The internet of things (IoT) dominates the market today, and even as enterprises plan to invest more in these tools, you cannot ignore their security vulnerabilities. Most notably, has been the ease of hijacking these devices allowing hackers to gain remote control of IoT items for severe intrusions or DoS attacks. The most prevalent problem has been cases of infected routers and invasion of cameras that present a big problem for families and businesses that need to keep their premises secure. To counter these extreme threats, more focus is expected on addressing IoT vulnerabilities for the enhanced practicality of this technology.

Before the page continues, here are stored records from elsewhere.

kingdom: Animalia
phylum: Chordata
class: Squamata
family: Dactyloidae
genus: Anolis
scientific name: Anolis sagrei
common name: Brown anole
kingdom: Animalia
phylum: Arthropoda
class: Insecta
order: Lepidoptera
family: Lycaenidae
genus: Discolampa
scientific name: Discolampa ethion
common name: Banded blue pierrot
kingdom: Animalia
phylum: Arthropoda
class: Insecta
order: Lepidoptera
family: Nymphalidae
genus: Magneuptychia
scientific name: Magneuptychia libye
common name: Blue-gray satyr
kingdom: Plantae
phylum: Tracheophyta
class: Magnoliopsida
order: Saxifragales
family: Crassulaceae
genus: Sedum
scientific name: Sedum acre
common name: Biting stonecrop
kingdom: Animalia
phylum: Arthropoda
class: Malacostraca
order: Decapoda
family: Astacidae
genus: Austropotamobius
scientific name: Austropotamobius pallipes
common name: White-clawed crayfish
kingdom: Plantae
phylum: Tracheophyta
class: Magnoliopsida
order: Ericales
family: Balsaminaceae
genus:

  1. Geo-targeted phishing threats

Phishing attacks are the most pervasive cybersecurity threat, and despite growing knowledge about these scams, more people are still falling victims to them. This has largely been propelled by the highly localized and personalized attacks that cybercriminals now run. These well-executed crimes are done using malicious URLs and business email compromise attacks that are harder to detect. This has necessitated organizations to adopt comprehensive security awareness programs to enhance data security and make employees less susceptible to these threats.

  1. Authentication evolution

For too long, hackers have relied on bots and scripted apps to get around authentication processes and access an IT system. However, there is an evolution in how enterprises approach authentications today as long gone are the days when all an employee needed was a single password. The implementation of multi-factor authentication, biometric access, and the use of smart cards will make it harder for cybercriminals to carry out their attacks. 

  1. Privileged access management and zero-trust systems

Privileged access management (PAM) and the introduction of zero trust systems will be more prominent as foolproof solutions for securing IT infrastructures. These security frameworks operate by cutting off access until one verifies their identity. This makes it harder for anyone inside or outside the organization to become a link for security and data breaches. PAM solutions also enable a quick de-escalation of situations upon threat detection as the administrator can instantly lock everyone out of the network. 

Endnote

Cyber attacks are getting more sophisticated by the day, and you need to be aware of the latest trends in the cybersecurity sector to stay safe. Most importantly, you must continuously evolve your protective measures to keep up with the latest best practices to keep hackers at bay.